Die Brille der Extremismusformel
In ihren Reden haben sich die beiden Sozialdemokraten, ob willentlich oder nicht, auf ein ausgesprochen erfolgreiches antikommunistisches Konzept des Verfassungsschutzes berufen: Die Ideologie der Extremismusformel. Bei dieser Formel handelt es sich um eine aktualisierte Erscheinungsform der früheren Totalitarismustheorie und beruht, wie diese auch, auf einem bloß formalen Demokratieverständnis. In dieser Ideologie wird eine demokratische Mitte konstruiert, von der dann „linksextreme“ und „rechtsextreme“ und „ausländische Extremisten“ an den Rändern abgesondert werden. Die Demokratie wird so auf eine bloße Form reduziert. Der demokratische Kern, der durch die Verfassungsform institutionalisiert werden soll, gerät so jedoch aus dem Blick: Das demokratische Bewusstsein, das sich an den Idealen der Aufklärung messen zu lassen hat.1
Vor dem Hintergrund der Extremismusformel werden nicht mehr das „Was“ und das „Warum“ der Kritik in den Blick genommen, sondern nur noch das „Wie“. Durch diese ideologische Brille gerät die eigentliche Gefahr für emanzipatorische und demokratische Konzepte, nämlich autoritäres und menschenverachtendes Denken und Handeln, aus dem Blick. Besonders bizarr wird es, wenn unter der Kategorie „Ausländerextremismus“ zugleich die PKK (deren syrischer Ableger PYD sich gegen den Vormarsch des islamistischen IS stemmt und gestemmt und sich in der Region Rojava für selbstbestimmte demokratische Strukturen stark macht) und die Grauen Wölfe (türkische FaschistInnen) aufgeführt werden.
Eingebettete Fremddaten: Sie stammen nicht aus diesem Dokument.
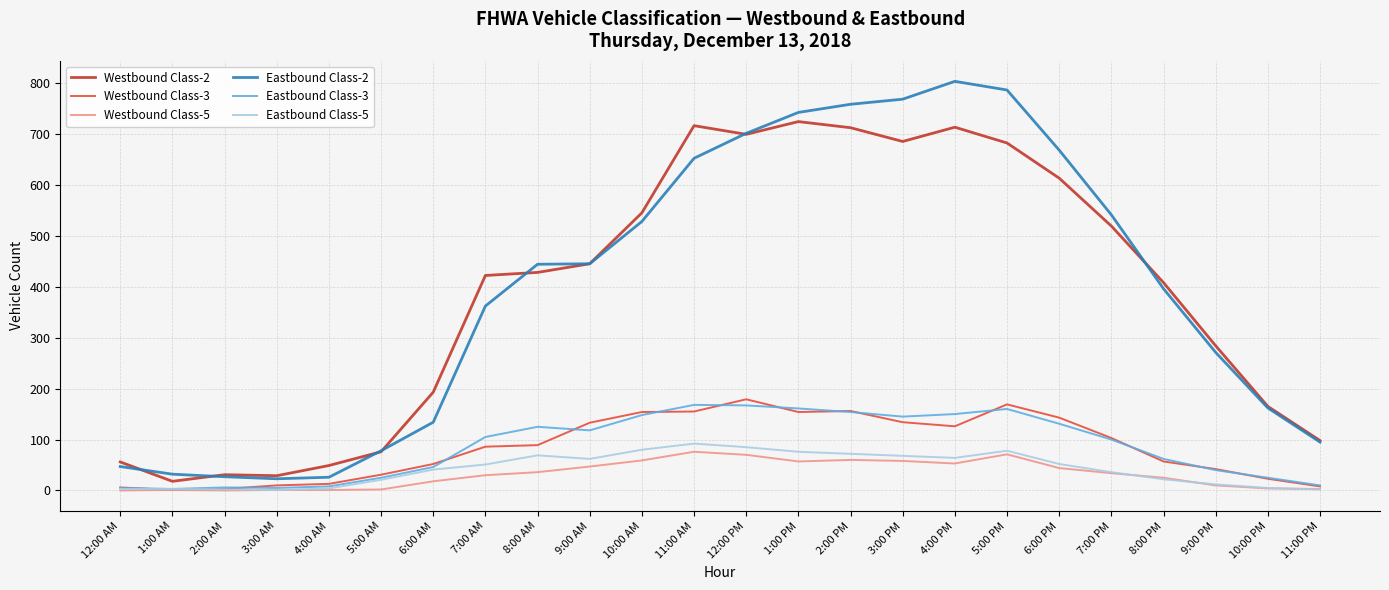

The Westbound Class-5 series shows 53 at 4:00 PM. True or false?

True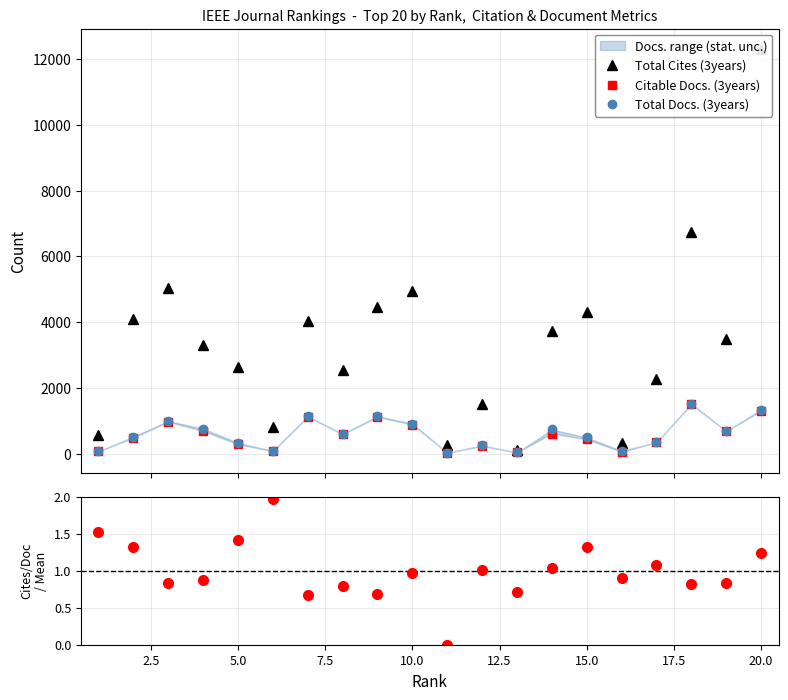

Rank the series by their maximum value, from highest to lowest.

Total Cites (3years), Total Docs. (3years), Citable Docs. (3years), Cites/Doc / Mean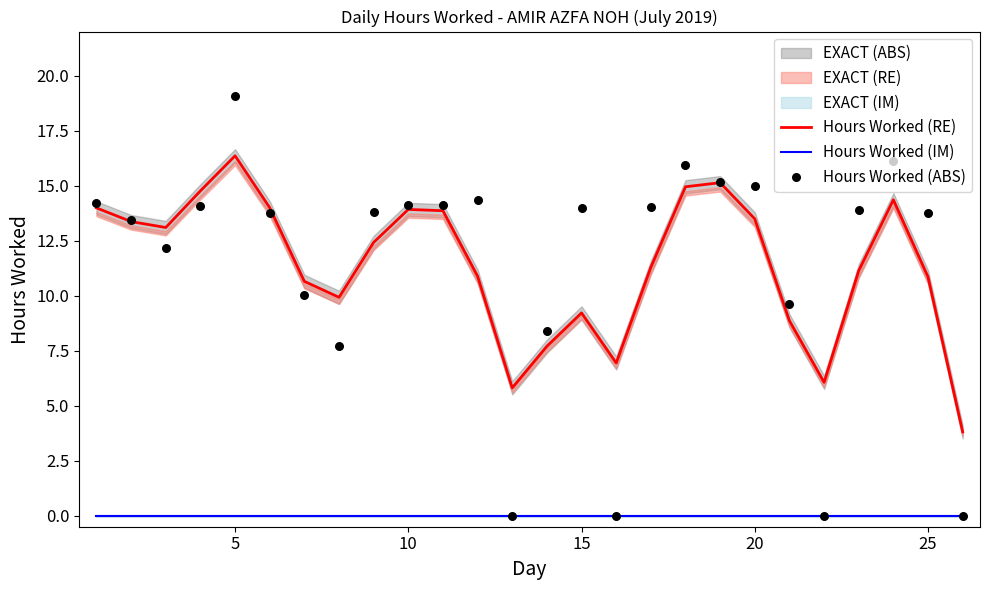

At how many categories does at least one series exceed 15?

4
Aus der Abstraktion von den Inhalten und von der Praxis folgt unmittelbar eine Relativierung des Neonazismus und des Faschismus, weil linke, an den Versprechen der Aufklärung anknüpfende Kritik und rechte Ressentiments auf einer bloß formalen Ebene einander gleichgesetzt werden. Zudem werden die Gefahren ideologischer Kontinuität zwischen der sogenannten Mitte und neonazistischer Ideologie (wie zuletzt bei den Massendemonstrationen von PEGIDA gesehen) nicht mehr fassbar – sie werden gar unsichtbar gemacht. Darüber hinaus zeitigt die Extremismusformel auch unmittelbar politische Konsequenzen für emanzipatorische Gesellschaftskritik. Damit verweist der Gebrauch der Extremismusformel auf einen autoritären Reflex, dem es um Machtansprüche und die Verschiebung von politischen Diskursen geht: Denn eine Kritik, die als „linksextremistisch“ gebrandmarkt ist, kann nicht mehr vorurteilsfrei diskutiert werden – ein zutiefst antidemokratischer Move.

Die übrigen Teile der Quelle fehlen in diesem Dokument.